GIVEN EXERCISE
Count the lines in the records below that contain the string "middle", with case counting, and reply with that number alone.

RAW DATA
--- BEGIN ---

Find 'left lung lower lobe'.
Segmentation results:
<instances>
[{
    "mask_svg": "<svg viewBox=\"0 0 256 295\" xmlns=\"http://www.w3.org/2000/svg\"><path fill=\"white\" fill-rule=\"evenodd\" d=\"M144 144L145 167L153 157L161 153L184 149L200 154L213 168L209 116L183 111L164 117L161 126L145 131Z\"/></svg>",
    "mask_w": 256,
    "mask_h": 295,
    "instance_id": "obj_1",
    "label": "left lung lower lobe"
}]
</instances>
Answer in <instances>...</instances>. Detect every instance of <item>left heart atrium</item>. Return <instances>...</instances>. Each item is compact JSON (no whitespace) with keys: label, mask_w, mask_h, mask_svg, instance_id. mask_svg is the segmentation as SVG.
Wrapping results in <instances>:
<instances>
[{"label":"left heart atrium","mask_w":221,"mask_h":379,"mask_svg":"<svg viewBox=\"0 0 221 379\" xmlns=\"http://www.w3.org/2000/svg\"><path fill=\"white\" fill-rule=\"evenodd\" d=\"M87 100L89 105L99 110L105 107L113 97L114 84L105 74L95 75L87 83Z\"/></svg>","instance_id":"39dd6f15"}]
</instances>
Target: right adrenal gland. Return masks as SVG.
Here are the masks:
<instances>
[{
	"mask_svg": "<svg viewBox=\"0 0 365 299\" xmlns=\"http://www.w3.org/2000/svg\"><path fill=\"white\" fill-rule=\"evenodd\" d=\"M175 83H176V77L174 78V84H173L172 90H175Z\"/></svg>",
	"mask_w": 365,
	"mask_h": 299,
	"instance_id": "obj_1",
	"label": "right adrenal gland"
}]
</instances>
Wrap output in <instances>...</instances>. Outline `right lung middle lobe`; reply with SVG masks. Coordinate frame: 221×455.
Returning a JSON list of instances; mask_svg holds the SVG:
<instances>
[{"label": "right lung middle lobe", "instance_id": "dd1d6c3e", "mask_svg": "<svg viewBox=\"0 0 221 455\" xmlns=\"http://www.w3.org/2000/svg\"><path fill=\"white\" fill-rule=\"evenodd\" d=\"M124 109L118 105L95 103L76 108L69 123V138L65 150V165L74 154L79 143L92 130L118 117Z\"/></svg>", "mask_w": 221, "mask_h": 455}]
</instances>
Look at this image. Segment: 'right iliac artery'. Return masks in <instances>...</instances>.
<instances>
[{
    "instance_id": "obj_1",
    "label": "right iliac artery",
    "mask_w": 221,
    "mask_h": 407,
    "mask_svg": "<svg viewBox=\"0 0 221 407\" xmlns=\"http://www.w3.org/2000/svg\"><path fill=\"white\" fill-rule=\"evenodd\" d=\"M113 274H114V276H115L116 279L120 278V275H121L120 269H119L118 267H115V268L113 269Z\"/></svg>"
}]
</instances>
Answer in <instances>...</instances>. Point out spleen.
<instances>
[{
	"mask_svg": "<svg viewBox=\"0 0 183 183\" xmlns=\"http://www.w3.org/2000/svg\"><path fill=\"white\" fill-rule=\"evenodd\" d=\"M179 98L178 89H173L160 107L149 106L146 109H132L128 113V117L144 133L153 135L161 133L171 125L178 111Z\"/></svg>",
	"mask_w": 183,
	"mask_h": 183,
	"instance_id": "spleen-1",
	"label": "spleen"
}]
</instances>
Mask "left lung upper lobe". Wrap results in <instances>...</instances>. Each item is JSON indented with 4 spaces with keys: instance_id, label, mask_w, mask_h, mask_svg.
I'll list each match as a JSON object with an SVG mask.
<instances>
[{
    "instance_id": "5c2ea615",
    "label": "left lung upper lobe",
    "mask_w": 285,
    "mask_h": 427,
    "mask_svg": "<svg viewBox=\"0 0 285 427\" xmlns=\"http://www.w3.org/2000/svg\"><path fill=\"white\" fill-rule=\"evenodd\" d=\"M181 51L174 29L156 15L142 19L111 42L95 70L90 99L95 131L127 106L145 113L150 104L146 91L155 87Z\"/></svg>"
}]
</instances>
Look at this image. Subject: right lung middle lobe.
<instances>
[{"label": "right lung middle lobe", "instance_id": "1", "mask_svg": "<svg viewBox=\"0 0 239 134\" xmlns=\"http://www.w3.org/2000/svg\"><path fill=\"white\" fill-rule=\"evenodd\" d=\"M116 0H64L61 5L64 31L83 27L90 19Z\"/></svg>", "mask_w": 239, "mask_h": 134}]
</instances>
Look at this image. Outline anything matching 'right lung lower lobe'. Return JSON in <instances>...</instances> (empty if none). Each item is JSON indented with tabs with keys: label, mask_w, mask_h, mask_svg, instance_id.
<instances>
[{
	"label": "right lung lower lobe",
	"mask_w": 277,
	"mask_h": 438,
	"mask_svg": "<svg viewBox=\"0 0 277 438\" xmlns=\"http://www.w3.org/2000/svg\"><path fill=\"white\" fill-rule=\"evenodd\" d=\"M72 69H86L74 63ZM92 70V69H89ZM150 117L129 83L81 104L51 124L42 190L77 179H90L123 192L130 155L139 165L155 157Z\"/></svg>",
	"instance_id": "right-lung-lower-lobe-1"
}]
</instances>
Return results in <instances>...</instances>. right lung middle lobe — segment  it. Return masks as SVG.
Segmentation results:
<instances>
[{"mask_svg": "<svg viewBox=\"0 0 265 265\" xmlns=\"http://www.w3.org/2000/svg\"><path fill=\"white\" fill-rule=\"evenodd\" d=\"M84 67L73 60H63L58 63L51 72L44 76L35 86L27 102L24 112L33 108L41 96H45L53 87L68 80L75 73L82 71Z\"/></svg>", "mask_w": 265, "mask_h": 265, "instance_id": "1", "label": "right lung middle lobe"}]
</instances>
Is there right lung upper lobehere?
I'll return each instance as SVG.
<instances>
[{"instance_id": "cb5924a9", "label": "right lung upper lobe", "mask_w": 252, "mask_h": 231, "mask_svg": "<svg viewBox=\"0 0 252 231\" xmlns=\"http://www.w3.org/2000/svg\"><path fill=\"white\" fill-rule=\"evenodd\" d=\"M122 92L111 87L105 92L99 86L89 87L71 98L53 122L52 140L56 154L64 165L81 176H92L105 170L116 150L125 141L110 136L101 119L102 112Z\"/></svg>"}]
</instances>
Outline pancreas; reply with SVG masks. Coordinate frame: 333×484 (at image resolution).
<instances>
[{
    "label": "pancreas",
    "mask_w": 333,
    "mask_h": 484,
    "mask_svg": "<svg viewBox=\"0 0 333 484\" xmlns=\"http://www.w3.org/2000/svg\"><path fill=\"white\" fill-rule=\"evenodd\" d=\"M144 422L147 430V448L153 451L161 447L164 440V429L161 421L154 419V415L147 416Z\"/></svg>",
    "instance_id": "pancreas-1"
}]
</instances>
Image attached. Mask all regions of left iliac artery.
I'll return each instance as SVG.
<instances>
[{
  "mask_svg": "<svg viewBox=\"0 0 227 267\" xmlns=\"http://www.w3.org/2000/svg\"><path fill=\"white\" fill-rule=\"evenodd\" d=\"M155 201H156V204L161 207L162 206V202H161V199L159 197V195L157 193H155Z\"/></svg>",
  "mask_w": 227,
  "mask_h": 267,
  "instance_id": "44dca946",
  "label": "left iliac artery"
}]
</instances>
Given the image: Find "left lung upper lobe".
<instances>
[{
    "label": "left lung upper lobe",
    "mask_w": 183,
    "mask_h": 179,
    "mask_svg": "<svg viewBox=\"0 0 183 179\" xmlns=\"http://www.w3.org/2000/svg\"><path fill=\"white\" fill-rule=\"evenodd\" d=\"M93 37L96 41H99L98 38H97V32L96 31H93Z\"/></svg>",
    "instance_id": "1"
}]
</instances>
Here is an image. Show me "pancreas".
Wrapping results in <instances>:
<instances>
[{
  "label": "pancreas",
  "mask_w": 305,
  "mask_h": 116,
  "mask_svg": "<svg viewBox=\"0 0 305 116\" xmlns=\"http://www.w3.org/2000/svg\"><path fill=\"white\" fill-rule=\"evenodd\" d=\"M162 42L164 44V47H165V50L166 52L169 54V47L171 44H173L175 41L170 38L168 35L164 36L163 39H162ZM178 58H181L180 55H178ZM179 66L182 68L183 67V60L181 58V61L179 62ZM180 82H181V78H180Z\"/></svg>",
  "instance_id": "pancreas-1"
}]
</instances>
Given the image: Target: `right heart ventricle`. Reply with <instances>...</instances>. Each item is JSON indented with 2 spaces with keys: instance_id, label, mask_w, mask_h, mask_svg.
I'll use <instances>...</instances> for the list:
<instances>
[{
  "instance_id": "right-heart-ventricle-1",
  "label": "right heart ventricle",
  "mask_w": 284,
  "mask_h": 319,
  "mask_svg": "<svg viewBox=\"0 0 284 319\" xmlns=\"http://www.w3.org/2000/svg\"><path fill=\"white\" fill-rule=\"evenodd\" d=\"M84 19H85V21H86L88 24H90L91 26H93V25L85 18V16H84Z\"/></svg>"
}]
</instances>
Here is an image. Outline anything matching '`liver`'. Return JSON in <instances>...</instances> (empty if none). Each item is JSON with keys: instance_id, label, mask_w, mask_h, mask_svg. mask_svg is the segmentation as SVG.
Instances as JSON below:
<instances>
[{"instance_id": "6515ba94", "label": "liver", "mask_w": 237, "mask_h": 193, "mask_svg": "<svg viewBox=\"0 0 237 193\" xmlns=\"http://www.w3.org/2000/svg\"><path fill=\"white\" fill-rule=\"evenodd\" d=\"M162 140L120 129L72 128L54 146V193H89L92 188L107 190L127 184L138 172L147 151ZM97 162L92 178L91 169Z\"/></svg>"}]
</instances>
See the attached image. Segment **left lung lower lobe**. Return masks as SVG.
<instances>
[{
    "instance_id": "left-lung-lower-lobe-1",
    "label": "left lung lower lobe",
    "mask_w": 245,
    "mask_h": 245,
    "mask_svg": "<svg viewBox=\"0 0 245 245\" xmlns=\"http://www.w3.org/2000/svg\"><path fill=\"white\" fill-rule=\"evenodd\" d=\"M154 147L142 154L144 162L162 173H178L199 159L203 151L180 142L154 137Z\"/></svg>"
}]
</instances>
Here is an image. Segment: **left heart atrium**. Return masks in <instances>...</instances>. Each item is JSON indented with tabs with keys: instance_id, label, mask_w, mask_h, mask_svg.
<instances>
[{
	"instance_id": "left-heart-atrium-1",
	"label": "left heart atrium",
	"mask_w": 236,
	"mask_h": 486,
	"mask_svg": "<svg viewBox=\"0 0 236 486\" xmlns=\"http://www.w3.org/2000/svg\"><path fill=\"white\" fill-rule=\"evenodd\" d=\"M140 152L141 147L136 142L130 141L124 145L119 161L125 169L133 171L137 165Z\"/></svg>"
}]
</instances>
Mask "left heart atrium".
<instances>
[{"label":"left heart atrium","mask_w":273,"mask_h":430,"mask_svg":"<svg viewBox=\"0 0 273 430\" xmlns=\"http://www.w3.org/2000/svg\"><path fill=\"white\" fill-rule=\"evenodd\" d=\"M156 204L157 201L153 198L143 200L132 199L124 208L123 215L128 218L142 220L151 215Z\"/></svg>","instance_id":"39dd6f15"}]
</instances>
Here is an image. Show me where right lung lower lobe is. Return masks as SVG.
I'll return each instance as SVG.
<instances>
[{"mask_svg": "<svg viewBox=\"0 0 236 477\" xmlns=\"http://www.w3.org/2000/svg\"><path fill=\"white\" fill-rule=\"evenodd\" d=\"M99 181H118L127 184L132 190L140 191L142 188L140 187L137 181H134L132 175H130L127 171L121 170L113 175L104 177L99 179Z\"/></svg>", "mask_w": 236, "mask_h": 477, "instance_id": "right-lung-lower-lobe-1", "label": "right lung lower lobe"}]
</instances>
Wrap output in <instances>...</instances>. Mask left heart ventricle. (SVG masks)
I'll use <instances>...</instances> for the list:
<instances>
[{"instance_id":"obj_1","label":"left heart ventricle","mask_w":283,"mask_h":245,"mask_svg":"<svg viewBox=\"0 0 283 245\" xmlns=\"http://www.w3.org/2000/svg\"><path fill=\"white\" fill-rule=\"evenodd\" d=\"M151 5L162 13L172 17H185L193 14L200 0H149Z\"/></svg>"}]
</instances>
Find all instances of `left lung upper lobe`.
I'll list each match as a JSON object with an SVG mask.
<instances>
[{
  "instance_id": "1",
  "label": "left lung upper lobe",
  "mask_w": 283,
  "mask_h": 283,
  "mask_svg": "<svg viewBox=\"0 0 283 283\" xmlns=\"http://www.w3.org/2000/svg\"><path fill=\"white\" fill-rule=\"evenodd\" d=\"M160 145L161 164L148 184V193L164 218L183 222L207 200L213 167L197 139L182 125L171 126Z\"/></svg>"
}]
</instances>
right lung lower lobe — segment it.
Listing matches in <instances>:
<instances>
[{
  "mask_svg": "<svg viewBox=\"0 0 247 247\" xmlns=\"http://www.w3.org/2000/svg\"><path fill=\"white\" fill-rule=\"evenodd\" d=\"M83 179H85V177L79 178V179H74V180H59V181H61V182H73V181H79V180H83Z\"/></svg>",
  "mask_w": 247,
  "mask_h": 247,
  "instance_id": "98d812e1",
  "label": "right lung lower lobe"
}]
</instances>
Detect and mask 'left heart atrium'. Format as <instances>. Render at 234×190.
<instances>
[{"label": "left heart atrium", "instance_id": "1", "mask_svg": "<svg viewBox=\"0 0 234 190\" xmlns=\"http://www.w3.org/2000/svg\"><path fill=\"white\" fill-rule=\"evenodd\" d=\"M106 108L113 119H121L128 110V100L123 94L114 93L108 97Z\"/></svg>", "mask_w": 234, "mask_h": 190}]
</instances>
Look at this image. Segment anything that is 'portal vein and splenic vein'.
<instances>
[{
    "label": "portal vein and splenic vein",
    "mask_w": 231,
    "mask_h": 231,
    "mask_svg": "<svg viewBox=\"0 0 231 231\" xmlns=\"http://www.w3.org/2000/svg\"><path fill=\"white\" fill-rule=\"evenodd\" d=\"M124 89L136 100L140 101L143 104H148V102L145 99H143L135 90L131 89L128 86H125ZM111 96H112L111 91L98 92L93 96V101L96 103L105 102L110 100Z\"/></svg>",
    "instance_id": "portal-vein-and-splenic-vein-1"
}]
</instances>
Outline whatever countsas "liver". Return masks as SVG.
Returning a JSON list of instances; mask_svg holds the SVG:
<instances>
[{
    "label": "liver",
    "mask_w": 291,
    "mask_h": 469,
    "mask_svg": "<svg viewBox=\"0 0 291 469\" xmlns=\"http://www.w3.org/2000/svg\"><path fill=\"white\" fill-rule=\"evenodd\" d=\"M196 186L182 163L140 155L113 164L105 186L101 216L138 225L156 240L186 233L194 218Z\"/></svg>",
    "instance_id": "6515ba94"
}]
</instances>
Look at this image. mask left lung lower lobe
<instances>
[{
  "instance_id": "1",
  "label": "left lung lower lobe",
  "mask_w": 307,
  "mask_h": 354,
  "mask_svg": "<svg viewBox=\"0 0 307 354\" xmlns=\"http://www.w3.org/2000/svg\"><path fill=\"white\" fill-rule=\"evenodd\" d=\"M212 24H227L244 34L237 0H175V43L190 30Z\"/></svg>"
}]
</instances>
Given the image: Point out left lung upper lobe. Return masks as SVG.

--- END ---

THE REPLY
6